Ensuite, les clauses de mobilité doivent être analysées au regard des dispositions contractuelles. Ainsi en a décidé la Cour de cassation, dans un arrêt du 31 mai 2006 (Cass. soc., 31 mai 2006, n° 04-43.592, FS-P+B+R+I N° Lexbase : A7230DPH ; lire les obs. de Ch. Radé, L'organisation contractuelle du travail ne peut être modifiée sans l'accord du salarié, Lexbase Hebdo n° 219 du 15 juin 2006 - édition sociale N° Lexbase : N9530AK8).
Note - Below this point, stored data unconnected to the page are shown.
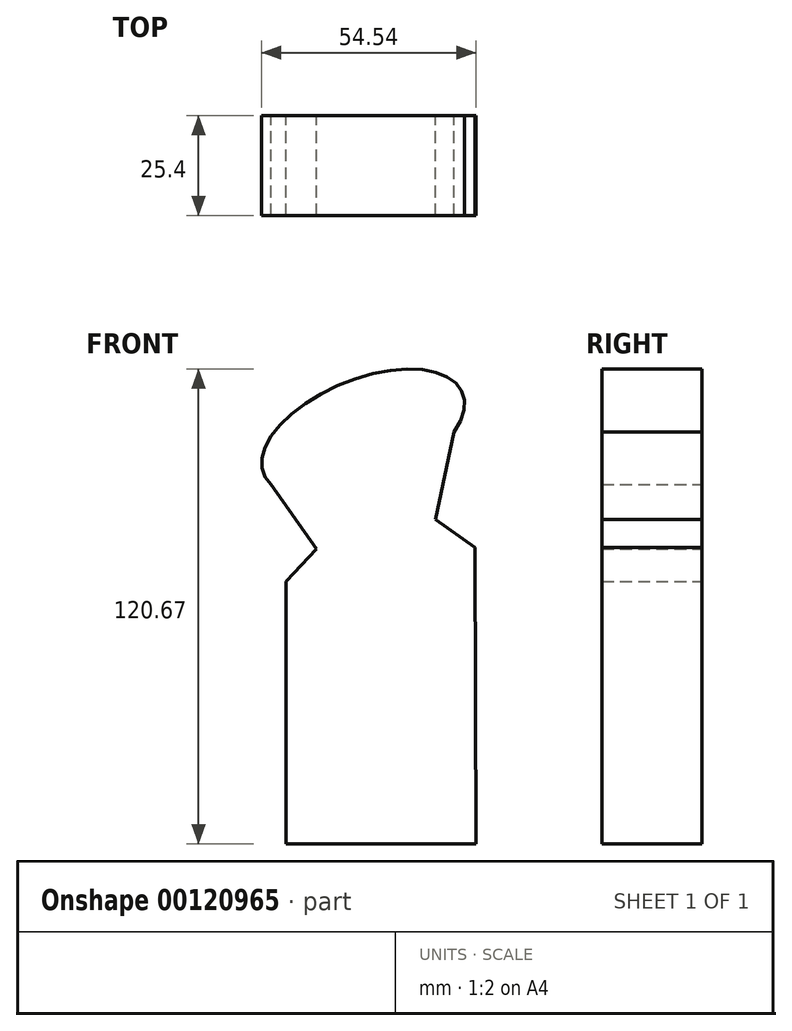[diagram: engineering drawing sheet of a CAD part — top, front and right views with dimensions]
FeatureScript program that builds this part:
annotation { "Feature Type Name" : "Feature", "Feature Type Description" : "" }
export const myFeature = defineFeature(function(context is Context, id is Id, definition is map)
    precondition{}
    {
        {
            var Q0;
            Q0=qCreatedBy(makeId("Front.planeOp"),FACE);
            var sketch = newSketch(context, id + "F0", { "sketchPlane" : qUnion([Q0])});
            skEllipse(sketch, "E0", {"center": v(11.78, 52.43) * mm, "majorRadius": 27.32 * mm, "minorRadius": 13.73 * mm, "majorAxis": v(-0.93, -0.38)});
            skLineSegment(sketch, "E1", {"start": v(-13.5, 42.09) * mm, "end": v(0, 23.13) * mm});
            skLineSegment(sketch, "E2", {"start": v(0, 23.13) * mm, "end": v(-7.76, 14.8) * mm});
            skLineSegment(sketch, "E3", {"start": v(-7.76, 14.8) * mm, "end": v(-7.76, -51.86) * mm});
            skLineSegment(sketch, "E4", {"start": v(-7.76, -51.86) * mm, "end": v(40.5, -51.86) * mm});
            skPoint(sketch, "E5.endSnap0", {"position": v(37.06, 62.77) * mm});
            skLineSegment(sketch, "E6", {"start": v(37.06, 62.77) * mm, "end": v(30.17, 30.6) * mm});
            skLineSegment(sketch, "E7", {"start": v(30.17, 30.6) * mm, "end": v(40.22, 23.41) * mm});
            skLineSegment(sketch, "E8", {"start": v(40.22, 23.41) * mm, "end": v(40.5, -51.86) * mm});
            skSolve(sketch);
        }
        {
            var Q0;
            Q0 = qSketchRegion(id + "F0", true);
            extrude(context, id + "F1", {"entities" : qUnion([Q0]), "depth" : 25.4 * mm});
        }
    });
Dans cette affaire, la Cour décide que, lorsque les parties ont convenu que le salarié effectuerait sa prestation de travail à domicile, l'employeur ne peut modifier cette organisation sans l'accord du salarié. En l'espèce, l'employeur, pour revenir sur l'organisation du travail de l'une de ses salariées qui effectuait une partie de sa prestation de travail depuis son domicile, utilise la clause de mobilité insérée dans le contrat de la salariée. A tort, lui répond la Haute juridiction : le télétravail fait l'objet d'une clause spécifique du contrat de travail, qui doit être bien distinguée de la clause de mobilité. Le travail à domicile est une forme d'organisation du travail et l'employeur ne peut revenir dessus sans modifier le contrat.
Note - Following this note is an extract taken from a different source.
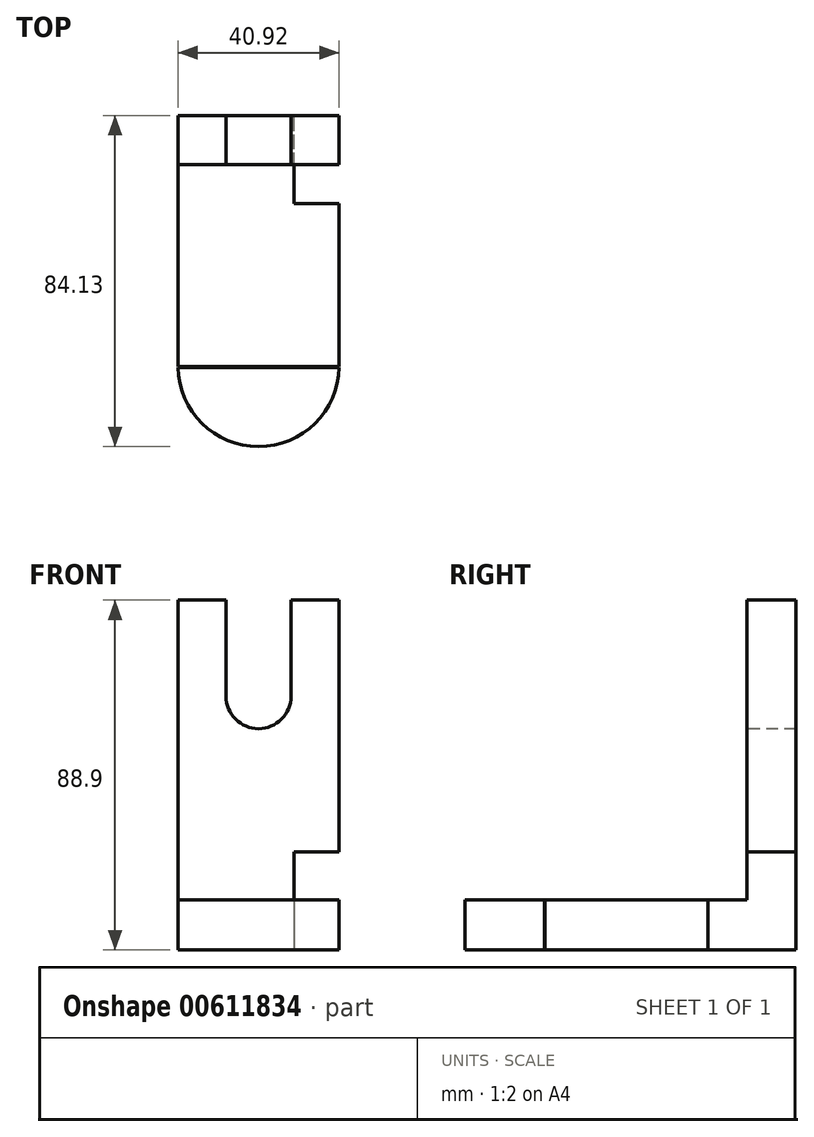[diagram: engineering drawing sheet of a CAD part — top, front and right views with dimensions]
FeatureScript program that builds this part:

Par ailleurs, les juges de la Cour de cassation ont considéré, par un arrêt du 12 juillet 2006, que la clause de mobilité, pour être valable, doit définir sa zone d'application (Cass. soc., 12 juillet 2006, n° 04-45.396, F-P+B N° Lexbase : A4407DQB ; lire les obs. de S. Tourneaux, La précision de la zone géographique de la clause de mobilité : principe et sanction, Lexbase Hebdo n° 227 du 14 septembre 2006 - édition sociale N° Lexbase : N2633AL4). Cela étant, la zone géographique ainsi délimitée peut être plus ou moins large, dès lors qu'elle reste claire et précise. Ainsi, selon Pierre Sargos, serait valable la clause insérée dans le contrat d'un cadre et prévoyant une mobilité dans toute l'Union européenne ou dans tout le territoire national, par exemple.
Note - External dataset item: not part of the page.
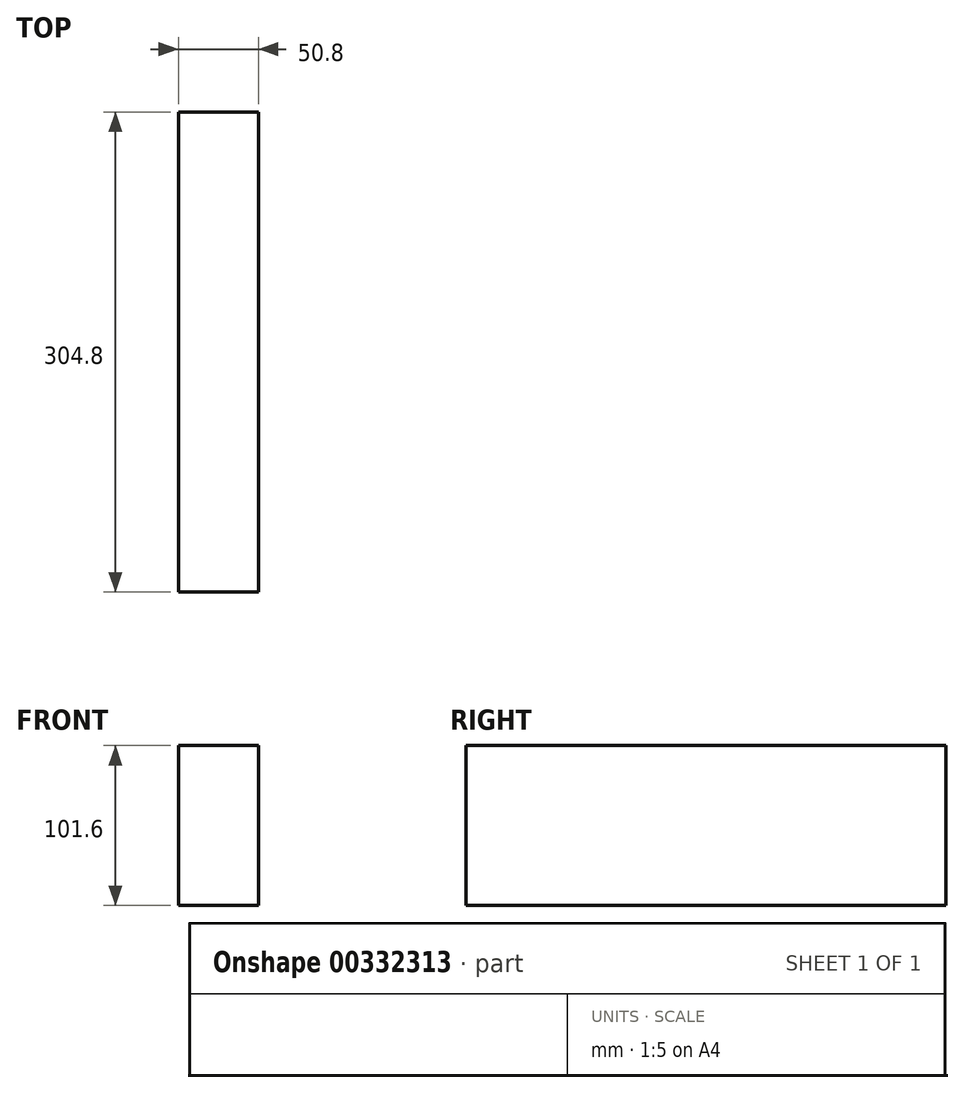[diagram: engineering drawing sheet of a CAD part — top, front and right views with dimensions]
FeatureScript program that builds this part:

Toutefois, une clause prévoyant une mobilité géographique dans les établissements à venir d'une société serait illicite. Seuls les établissements existant au moment de la signature de la clause de mobilité entrent dans son champ d'application.

Ainsi que le souligne l'ancien président de la Chambre sociale de la Cour de cassation, la clause de mobilité connaît, aujourd'hui, des évolutions similaires à celles qu'ont connu les contrats d'assurance en leur temps, les juges ayant, pour ces derniers contrats, imposé des exigences de précision et de clarté. Cela témoigne, une nouvelle fois, de l'application du droit des contrats de manière générale au droit du travail.

En outre, une décision récente de la Cour de cassation interdit qu'une clause de mobilité conduise un salarié à travailler sur deux sites différents (Cass. soc., 20 décembre 2006, n° 05-42.224, FS-P+B N° Lexbase : A1103DTZ ; lire les obs. de S. Tourneaux, La clause de mobilité limitée à la modification du lieu de travail N° Lexbase : N7199A9I). Ainsi, le salarié ne peut partager son temps de travail entre deux lieux différents ; il s'agirait alors d'une modification plus importante que la simple mise en oeuvre de la clause de mobilité, et cela même si l'employeur reste le même.